Search the data for "width". Return each matching line.

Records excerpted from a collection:
::::::::

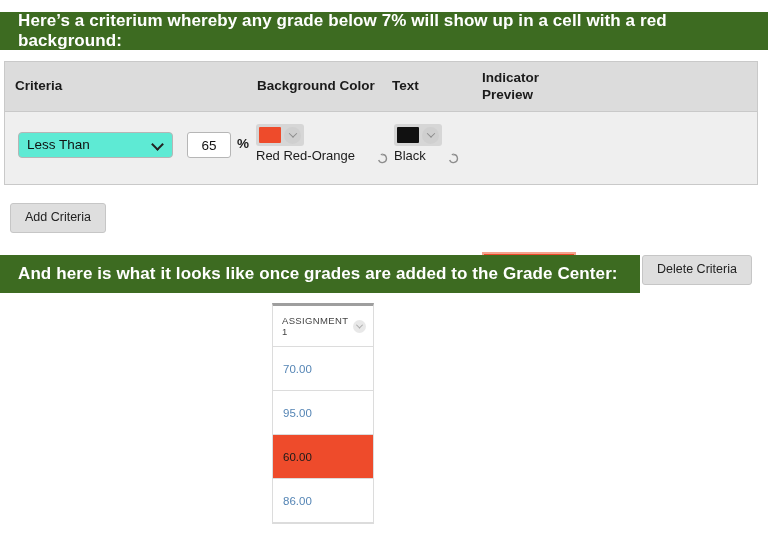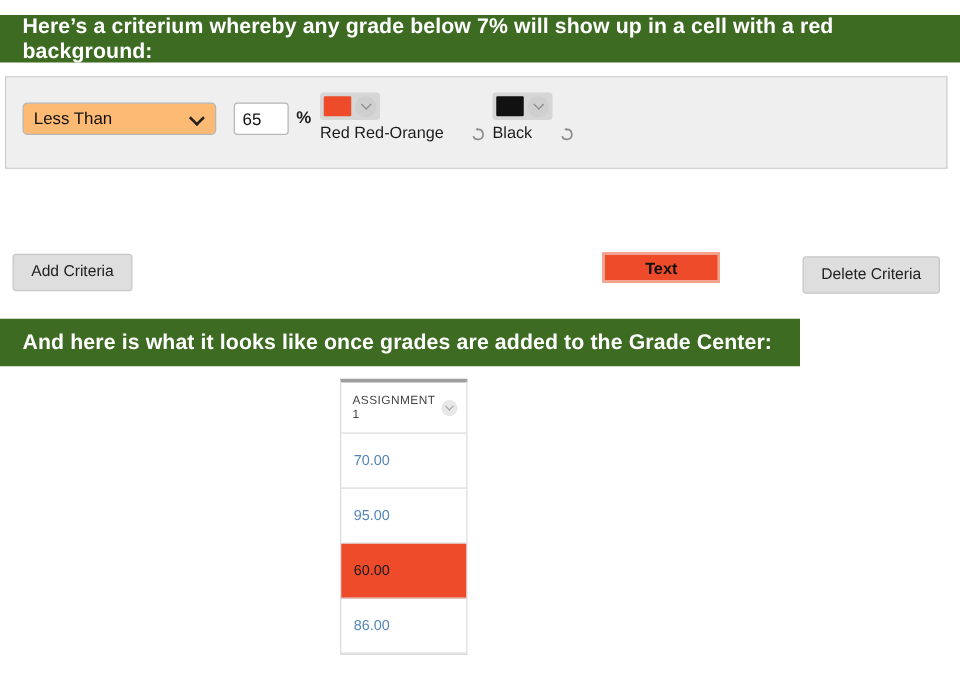--- a/index.html
+++ b/index.html
@@ -77,21 +77,21 @@
   }
 
   
   #condition-select {
     position: absolute;
     left: 13px; top: 20px;
     width: 155px; height: 26px;
     font-family: "Liberation Sans", sans-serif;
     font-size: 13.5px;
     color: #111;
-    background: #fdba74;
+    background: #5eead4;
     border: 1px solid #b6b6b6;
     border-radius: 4px;
     padding: 0 22px 0 8px;
     box-sizing: border-box;
     -webkit-appearance: none;
     appearance: none;
     line-height: 24px;
   }
   #condition-chevron {
     position: absolute;
@@ -113,20 +113,21 @@
     left: 182px; top: 20px;
     width: 44px; height: 26px;
     font-family: "Liberation Sans", sans-serif;
     font-size: 13.5px;
     color: #111;
     background: #ffffff;
     border: 1px solid #b6b6b6;
     border-radius: 3px;
     padding: 0 6px;
     box-sizing: border-box;
+    text-align: center;
   }
   #percent-label {
     position: absolute;
     left: 232px; top: 24px;
     font-size: 13.5px;
     color: #1b1b1b;
     font-weight: 600;
   }
 
   
@@ -268,20 +269,30 @@
 </style>
 </head>
 <body>
 
 <div class="banner" id="banner-1">
   <span>Here’s a criterium whereby any grade below 7% will show up in a cell with a red background:</span>
 </div>
 
 <div id="criteria-panel">
 
+  <div class="crit-header">
+    <div class="th th-criteria">Criteria</div>
+    <div class="th th-bgcolor">Background Color</div>
+    <div class="th th-text">Text</div>
+    <div class="th th-indicator">
+      <div>Indicator</div>
+      <div>Preview</div>
+    </div>
+    <div class="th th-spacer"></div>
+  </div>
 
   <div class="crit-body">
 
     <select id="condition-select"><option>Less Than</option><option>Greater Than</option><option>Between</option><option>Equal To</option></select>
     <span id="condition-chevron"></span>
 
     <input id="value-input" type="text" value="65" style="">
 
     <span id="percent-label">%</span>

::::::::

#### [Task answer]
     width: 155px; height: 26px;
     width: 44px; height: 26px;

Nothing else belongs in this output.